La princesa debía ser protegida, pues su padre era
el más grande de los reyes. La princesa tenía muchos guardias, pero había uno,
un viejo caballero de barba entrecana, que destacaba entre los demás por el
cariño que le profesaba y por sus muchos años de impecable servicio. Sin
embargo el viejo caballero erró en una misión menor a causa de su edad y el rey
decidió jubilarle. Se le concedieron lujosas estancias en una de las torres del
castillo, pero a la mañana siguiente el viejo caballero estaba pasando revisión
a los soldados apostados en la puerta de la princesa. Se le dijo que esa ya no
era su labor, que él era libre, y él asentía, confuso. Pero cuando la caravana
real fue asaltada por bandidos, de la nada apareció el caballero lanzando
estocadas contra los enemigos. Se le agradeció la labor pero se le pidió, esta
vez de forma más brusca, que dejase de comportarse como el que había sido, y
como irremediablemente volvió en numerosas ocasiones, se acabó por echarle de
la fortaleza.
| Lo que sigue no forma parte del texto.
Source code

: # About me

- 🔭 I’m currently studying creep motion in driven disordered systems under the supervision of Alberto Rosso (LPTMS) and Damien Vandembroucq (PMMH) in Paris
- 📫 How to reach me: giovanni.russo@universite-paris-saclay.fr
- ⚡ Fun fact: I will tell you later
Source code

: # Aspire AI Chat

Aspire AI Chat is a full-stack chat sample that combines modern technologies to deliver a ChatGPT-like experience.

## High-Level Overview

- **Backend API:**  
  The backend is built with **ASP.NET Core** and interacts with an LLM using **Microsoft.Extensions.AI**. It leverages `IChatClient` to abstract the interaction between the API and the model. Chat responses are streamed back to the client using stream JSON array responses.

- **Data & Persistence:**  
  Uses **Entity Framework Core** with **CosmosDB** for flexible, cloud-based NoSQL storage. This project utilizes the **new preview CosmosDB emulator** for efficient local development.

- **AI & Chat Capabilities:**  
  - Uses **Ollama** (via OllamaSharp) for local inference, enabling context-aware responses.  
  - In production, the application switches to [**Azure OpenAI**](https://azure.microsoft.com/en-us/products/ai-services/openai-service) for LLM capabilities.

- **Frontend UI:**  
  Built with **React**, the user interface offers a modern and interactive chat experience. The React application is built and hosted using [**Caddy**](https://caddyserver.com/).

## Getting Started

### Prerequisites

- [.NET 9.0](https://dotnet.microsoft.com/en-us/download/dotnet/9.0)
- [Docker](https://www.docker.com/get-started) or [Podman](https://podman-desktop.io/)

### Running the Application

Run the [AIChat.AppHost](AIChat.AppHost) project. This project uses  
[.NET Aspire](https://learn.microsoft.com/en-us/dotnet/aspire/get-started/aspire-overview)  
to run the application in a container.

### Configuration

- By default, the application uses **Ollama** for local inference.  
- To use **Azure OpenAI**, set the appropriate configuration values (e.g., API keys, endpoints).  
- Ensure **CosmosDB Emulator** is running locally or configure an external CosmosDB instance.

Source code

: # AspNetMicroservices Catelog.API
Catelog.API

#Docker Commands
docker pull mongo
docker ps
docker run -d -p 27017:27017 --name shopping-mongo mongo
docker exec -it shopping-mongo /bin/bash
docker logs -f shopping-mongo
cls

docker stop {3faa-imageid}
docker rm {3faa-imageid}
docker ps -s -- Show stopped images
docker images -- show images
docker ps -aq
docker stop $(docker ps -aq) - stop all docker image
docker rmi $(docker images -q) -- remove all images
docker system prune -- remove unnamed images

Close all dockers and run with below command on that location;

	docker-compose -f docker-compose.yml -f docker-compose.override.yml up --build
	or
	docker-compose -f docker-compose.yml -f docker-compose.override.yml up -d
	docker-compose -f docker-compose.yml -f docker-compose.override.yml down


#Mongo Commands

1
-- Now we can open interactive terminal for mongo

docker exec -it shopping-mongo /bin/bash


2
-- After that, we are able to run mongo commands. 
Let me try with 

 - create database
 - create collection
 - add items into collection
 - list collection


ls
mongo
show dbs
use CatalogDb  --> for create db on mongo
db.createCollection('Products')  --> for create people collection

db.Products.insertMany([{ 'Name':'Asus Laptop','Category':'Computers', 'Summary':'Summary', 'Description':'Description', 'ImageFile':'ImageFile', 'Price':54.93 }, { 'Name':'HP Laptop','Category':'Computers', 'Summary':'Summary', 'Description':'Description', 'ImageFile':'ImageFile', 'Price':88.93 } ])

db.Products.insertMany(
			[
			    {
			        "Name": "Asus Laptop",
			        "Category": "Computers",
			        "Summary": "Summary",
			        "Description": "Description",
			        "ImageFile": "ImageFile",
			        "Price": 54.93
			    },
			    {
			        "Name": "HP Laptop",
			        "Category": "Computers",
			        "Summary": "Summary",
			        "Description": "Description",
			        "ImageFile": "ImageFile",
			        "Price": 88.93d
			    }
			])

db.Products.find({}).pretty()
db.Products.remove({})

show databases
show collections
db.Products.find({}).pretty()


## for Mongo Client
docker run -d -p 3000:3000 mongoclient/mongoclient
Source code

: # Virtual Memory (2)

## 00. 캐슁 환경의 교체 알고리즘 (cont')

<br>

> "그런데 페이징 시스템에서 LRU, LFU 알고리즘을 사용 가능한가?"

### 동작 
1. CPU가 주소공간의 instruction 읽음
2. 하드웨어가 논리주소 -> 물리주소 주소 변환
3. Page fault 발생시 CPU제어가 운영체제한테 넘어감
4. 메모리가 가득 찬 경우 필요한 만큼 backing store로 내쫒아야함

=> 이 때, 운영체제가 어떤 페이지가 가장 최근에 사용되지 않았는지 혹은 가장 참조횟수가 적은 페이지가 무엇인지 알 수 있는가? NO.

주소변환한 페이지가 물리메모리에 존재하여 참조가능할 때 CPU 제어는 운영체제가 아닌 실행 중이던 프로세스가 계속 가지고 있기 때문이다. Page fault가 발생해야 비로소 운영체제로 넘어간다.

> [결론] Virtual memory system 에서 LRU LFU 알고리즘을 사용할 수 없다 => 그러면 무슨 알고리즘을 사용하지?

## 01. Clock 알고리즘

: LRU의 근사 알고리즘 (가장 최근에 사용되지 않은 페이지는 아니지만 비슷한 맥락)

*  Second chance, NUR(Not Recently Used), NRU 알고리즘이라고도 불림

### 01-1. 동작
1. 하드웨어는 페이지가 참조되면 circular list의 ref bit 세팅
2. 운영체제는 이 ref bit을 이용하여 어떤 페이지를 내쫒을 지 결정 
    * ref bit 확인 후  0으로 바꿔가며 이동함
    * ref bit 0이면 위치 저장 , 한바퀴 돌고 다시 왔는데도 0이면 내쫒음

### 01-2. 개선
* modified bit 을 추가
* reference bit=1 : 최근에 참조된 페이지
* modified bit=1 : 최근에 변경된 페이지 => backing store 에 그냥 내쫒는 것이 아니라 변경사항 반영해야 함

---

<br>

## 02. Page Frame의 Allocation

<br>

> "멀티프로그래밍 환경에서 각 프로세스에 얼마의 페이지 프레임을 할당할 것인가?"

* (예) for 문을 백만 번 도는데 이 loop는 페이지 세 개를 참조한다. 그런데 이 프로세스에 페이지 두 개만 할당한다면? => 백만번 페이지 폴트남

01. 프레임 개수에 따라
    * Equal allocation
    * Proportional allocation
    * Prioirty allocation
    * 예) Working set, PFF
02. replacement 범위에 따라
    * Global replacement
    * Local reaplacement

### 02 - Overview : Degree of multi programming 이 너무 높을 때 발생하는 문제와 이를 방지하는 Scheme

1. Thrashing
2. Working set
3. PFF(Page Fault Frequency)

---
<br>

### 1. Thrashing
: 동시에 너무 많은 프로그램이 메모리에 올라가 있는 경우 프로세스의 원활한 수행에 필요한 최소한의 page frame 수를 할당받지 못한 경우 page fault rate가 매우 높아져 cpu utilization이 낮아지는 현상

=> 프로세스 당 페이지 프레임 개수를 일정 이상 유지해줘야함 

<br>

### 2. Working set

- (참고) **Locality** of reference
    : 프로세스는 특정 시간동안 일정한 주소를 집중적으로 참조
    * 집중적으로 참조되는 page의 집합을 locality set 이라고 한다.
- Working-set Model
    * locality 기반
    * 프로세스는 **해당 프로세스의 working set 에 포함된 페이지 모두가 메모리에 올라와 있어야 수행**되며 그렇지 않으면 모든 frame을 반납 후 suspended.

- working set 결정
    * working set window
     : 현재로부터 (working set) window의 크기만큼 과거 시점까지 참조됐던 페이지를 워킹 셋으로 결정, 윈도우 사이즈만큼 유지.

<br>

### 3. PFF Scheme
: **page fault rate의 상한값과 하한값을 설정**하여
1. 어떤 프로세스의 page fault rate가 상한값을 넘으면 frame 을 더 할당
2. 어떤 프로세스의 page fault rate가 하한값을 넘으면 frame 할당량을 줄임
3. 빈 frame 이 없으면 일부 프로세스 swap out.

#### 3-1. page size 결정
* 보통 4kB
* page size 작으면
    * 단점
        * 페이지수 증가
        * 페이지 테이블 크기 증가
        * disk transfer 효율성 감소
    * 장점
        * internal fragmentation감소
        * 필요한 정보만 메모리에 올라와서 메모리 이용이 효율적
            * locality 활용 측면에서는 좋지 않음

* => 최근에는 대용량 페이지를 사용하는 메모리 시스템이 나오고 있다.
Pero un día que la princesa estaba leyendo en el jardín, casi
sufrió un ataque cuando vio junto a la fuente, como una estatua, al viejo
caballero. El rey, tomándole por loco y temeroso de los problemas que pudiese ocasionar,
le mandó matar. Y cuando el viejo caballero estaba de rodillas en el patio, a
punto de perder la cabeza, la princesa, desde el balcón, se preguntó por qué
estaban matando a su mejor defensor.